Was curious if any of the vendors will be bringing these in.

http://www.joyetech.com/product/details.php?gno=238

Reactions: Like 3


----------



## stevie g (8/4/15)

awesome!!! Looks like a good stealth vape option


----------



## free3dom (8/4/15)

dekardy said:


> Was curious if any of the vendors will be bringing these in.
> 
> http://www.joyetech.com/product/details.php?gno=238



Nice find, will make the eGo One even better

However, this needs to go in the Who Has Stock sub-forum if you want vendors to respond 
Hopefully one of the mods will notice this thread and move it for you


----------



## dekardy (8/4/15)

free3dom said:


> Nice find, will make the eGo One even better
> 
> However, this needs to go in the Who Has Stock sub-forum if you want vendors to respond
> Hopefully one of the mods will notice this thread and move it for you



Yes agreed @free3dom. I was under the impression one could pick the sub-forum during the post and only figured out afterward that it post in the one your at. If any of the mods don't mind, please help me move it to "Who Has Stock" or show me how to do it.

Reactions: Like 1


----------



## Silver (9/4/15)

Thread moved to "who has stock"
Well spotted @free3dom !

Reactions: Like 1 | Thanks 1


----------



## Derick (9/4/15)

They reckon no stock yet, about a week or two - when we order again we will get some of these

Reactions: Like 1 | Thanks 1


----------



## dekardy (9/4/15)

Derick said:


> They reckon no stock yet, about a week or two - when we order again we will get some of these



Thanks @Derick, looking forward.


----------



## HealthCabin (14/4/15)

Very nice product.


----------



## Daniel (14/4/15)

@Derick sweet bud! Put me up for one please ... any idea on price point or too soon ?


----------



## SamuraiTheVapor (14/4/15)

This looks interesting. ^^,


----------



## Marechal (17/4/15)

Derick said:


> They reckon no stock yet, about a week or two - when we order again we will get some of these


Yes please.....I am also in on these....like the adjustable liquid control, the standard coils don't like high VG

Reactions: Like 1 | Agree 1


----------



## Derick (17/4/15)

Daniel said:


> @Derick sweet bud!

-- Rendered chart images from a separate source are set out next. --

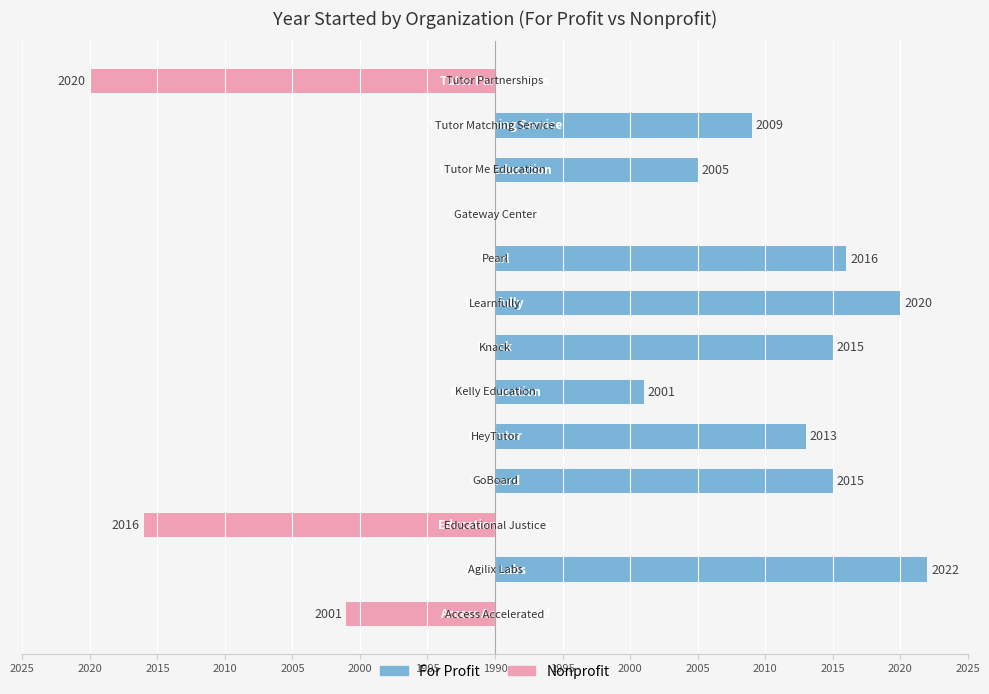

Which series has the largest total across all categories?

For Profit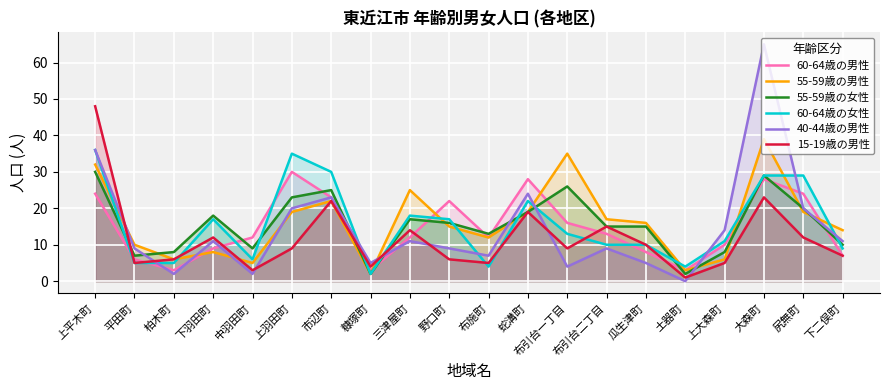

True or false: 60-64歳の男性 has a value of 12 at 三津屋町.

True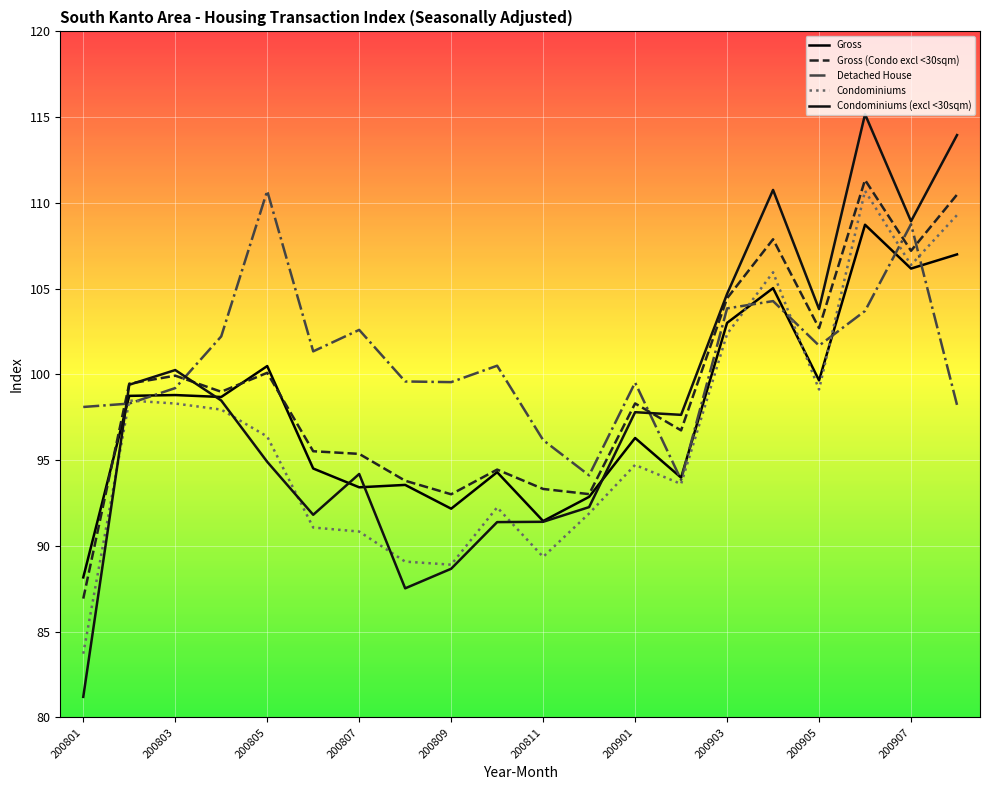

How many lines are shown in the chart?

5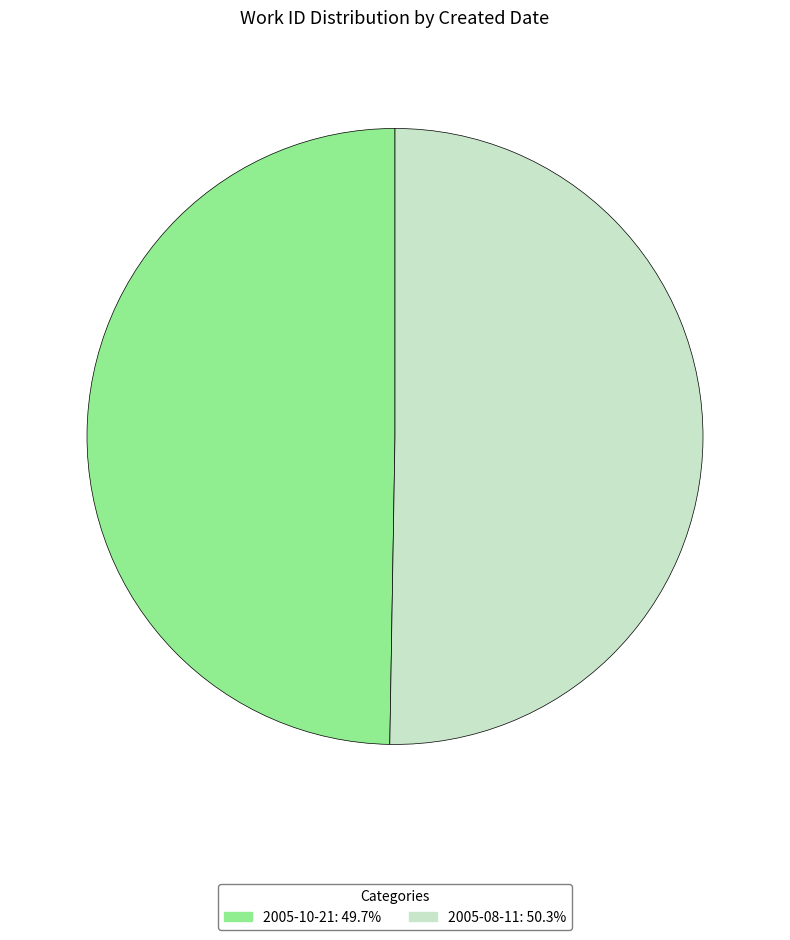

What is the majority slice?

2005-08-11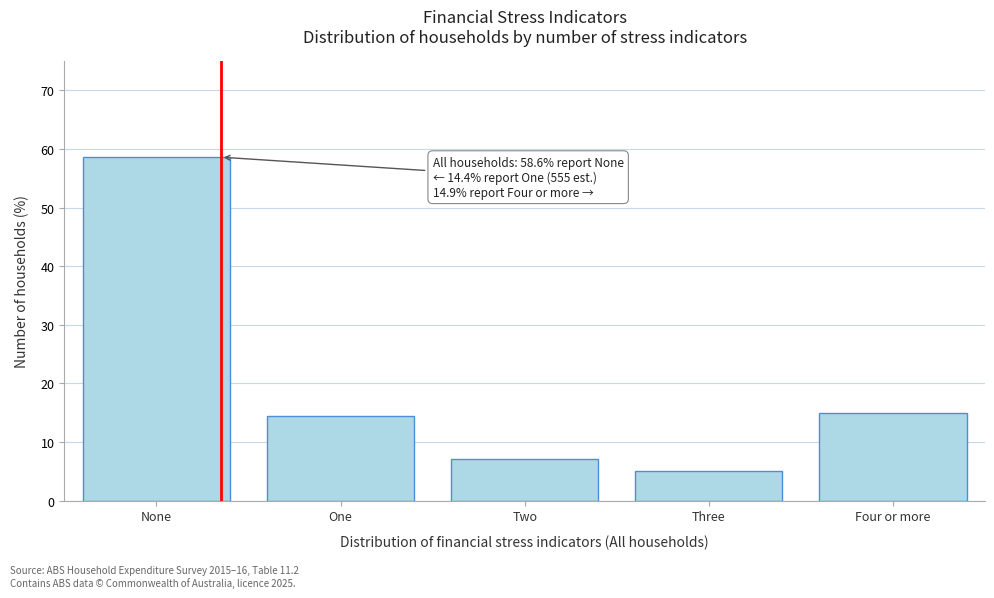

Reading right to left, extract all data points from this chart.

14.9	5.0	7.1	14.4	58.6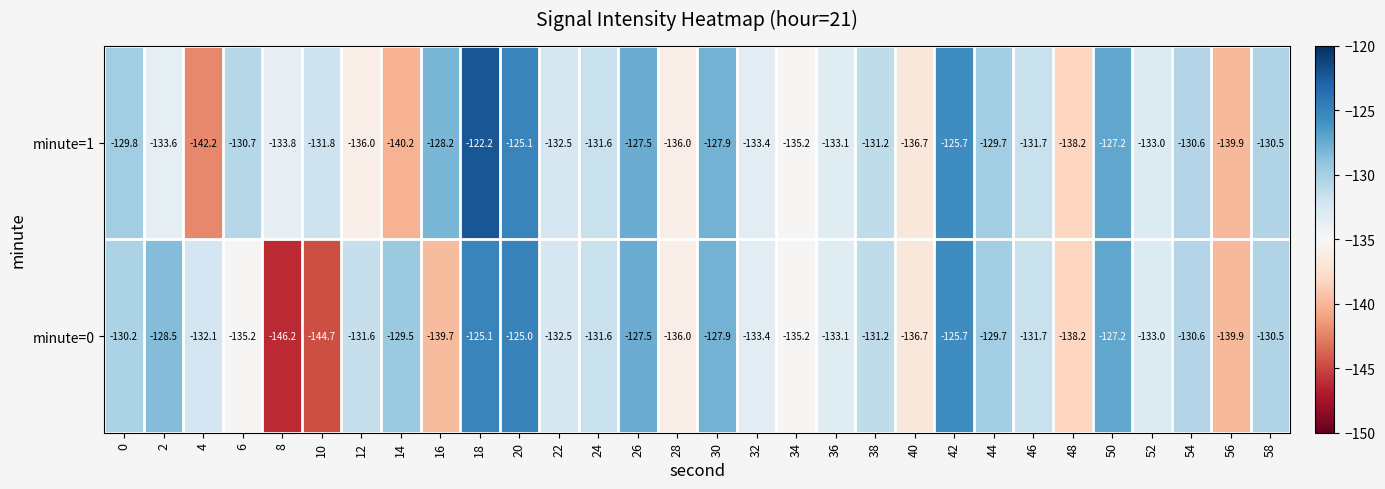

What is the average value of the minute=0 series?

-132.6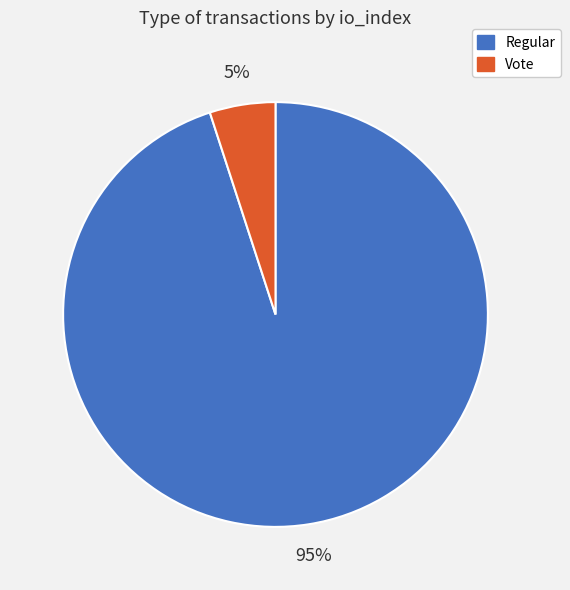

How many segments does this pie chart have?

2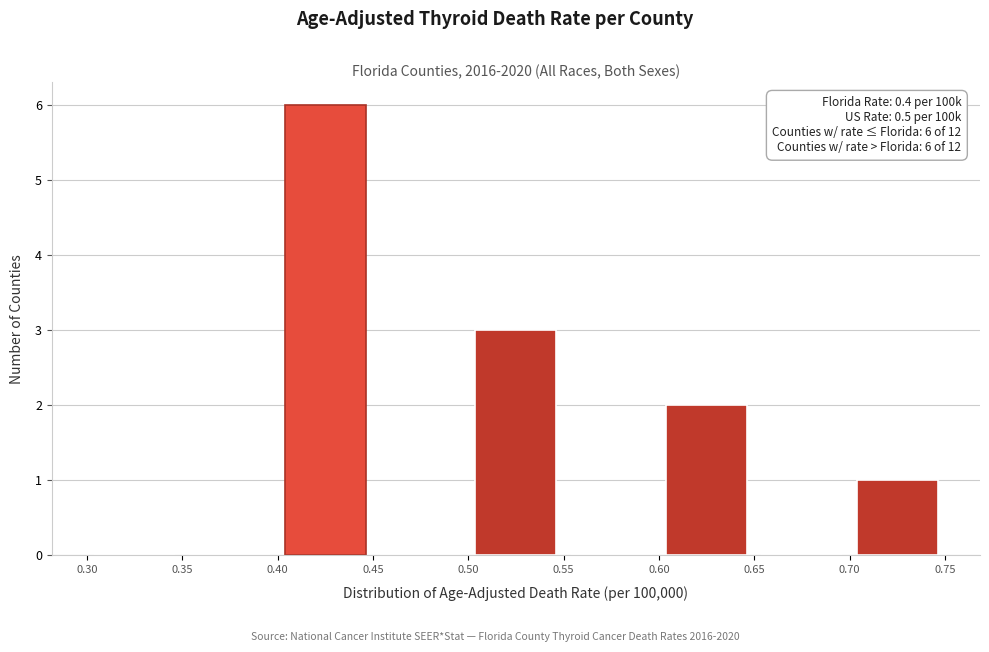

Over which range of the x-axis is the bar tallest?

0.40 to 0.45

Put me up for one please ... any idea on price point or too soon ?


No Idea unfortunately, they don't have them yet, so can't tell us the price


----------



## Marechal (30/4/15)

@Derick, any news on the CLR heads?


----------



## HealthCabin (30/4/15)

http://www.healthcabin.net/index.php?main_page=product_info&cPath=1290_1475&products_id=9648 

We have them, 17.5 USD


----------



## Derick (30/4/15)

Marechal said:


> @Derick, any news on the CLR heads?


Not yet sorry, we are planning to place another order next week some time as we need to restock on M80's and Lemo 2's as well, then we will bulk the EGO ones and their heads into that order. We just had to restock on batteries first

Reactions: Like 1


----------